• [PROBLEM DETAILS] Work through the records that follow and return each line containing the word "camera".

▽

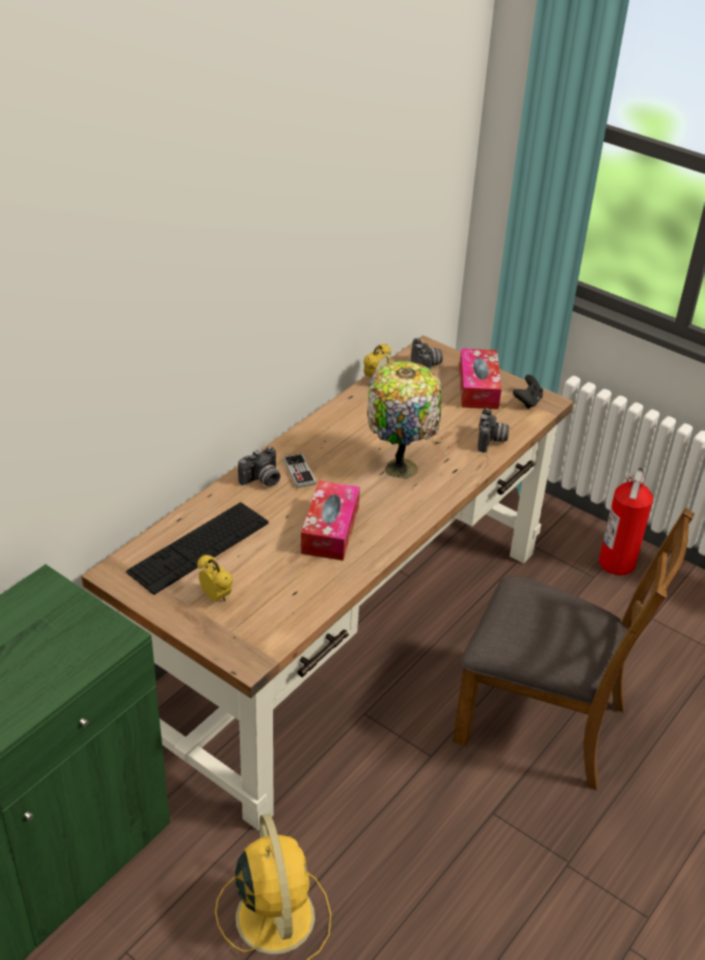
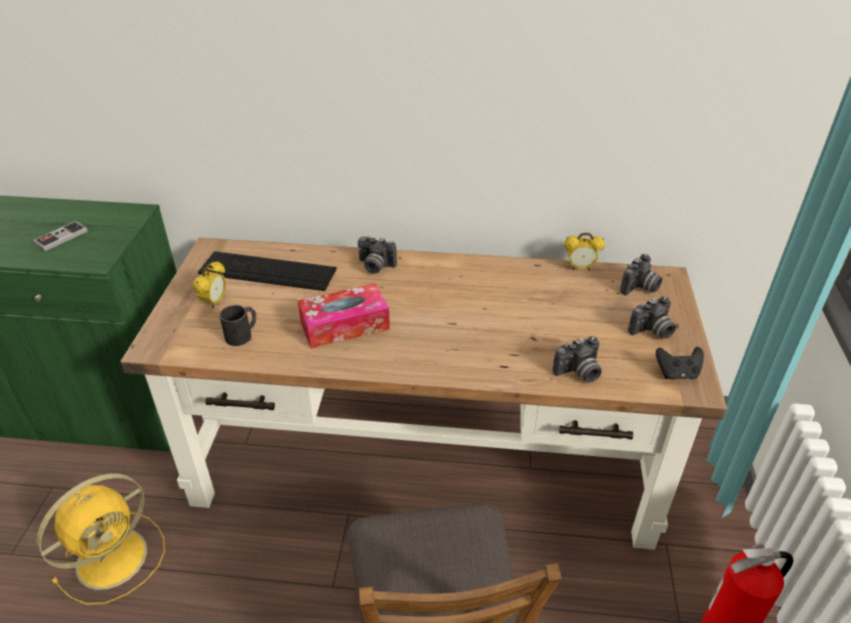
camera: 60 degrees right, 0 degrees up
(284, 594) = (242, 334): none -> black mug
(299, 472) = (405, 280): game controller -> game controller (61, 237)
(400, 466) = (472, 330): table lamp -> none
(478, 388) = (652, 331): tissue box -> camera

△

• [WRITTEN ANSWER]
camera: 60 degrees right, 0 degrees up
(478, 388) = (652, 331): tissue box -> camera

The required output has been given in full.